▶ Records to process:
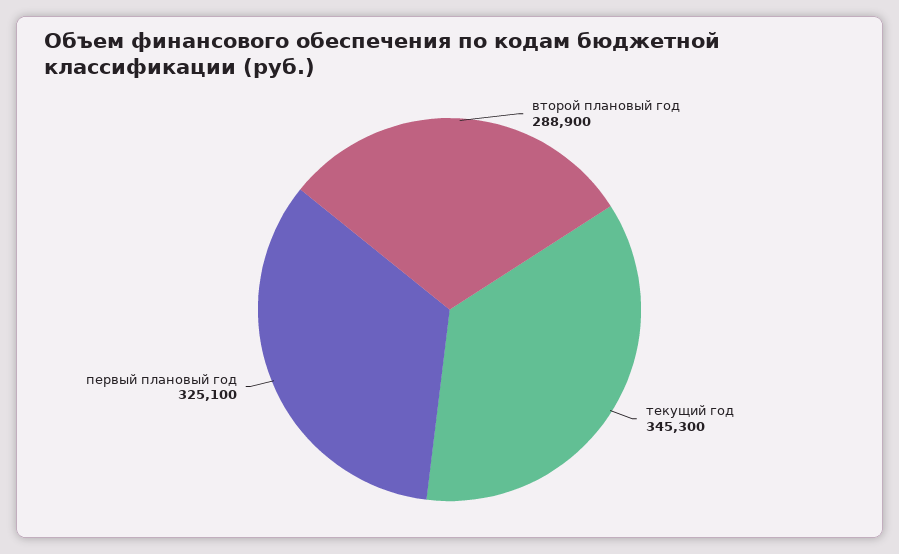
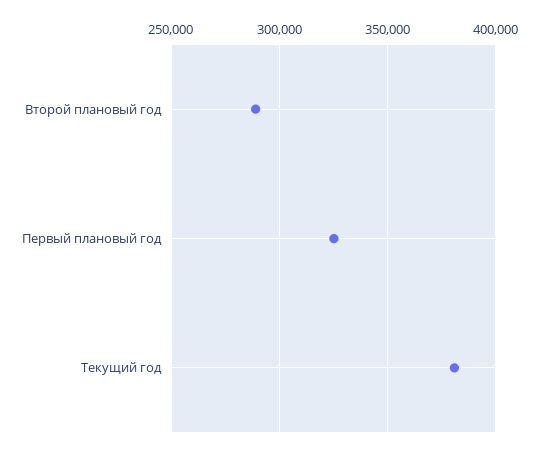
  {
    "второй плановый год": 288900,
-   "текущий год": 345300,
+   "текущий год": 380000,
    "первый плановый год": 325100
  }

* * *

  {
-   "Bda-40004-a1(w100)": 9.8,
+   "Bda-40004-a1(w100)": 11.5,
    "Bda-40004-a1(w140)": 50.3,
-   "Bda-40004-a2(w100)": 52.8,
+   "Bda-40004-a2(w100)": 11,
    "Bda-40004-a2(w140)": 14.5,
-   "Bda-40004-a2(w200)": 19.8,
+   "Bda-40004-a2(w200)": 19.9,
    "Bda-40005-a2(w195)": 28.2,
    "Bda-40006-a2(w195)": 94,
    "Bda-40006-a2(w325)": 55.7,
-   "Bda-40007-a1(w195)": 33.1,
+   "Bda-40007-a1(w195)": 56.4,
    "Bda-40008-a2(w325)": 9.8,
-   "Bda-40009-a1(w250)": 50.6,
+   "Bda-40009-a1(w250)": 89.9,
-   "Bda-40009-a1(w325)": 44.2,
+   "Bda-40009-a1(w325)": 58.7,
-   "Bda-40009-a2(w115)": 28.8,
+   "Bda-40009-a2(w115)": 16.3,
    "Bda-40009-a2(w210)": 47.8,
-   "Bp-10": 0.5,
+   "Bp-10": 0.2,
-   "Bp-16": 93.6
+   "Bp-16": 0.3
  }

▶ What the task requires: Whenever a line of the data includes the word "плановый", show that line in full.

▶ Solution to the exercise:
    "второй плановый год": 288900,
    "первый плановый год": 325100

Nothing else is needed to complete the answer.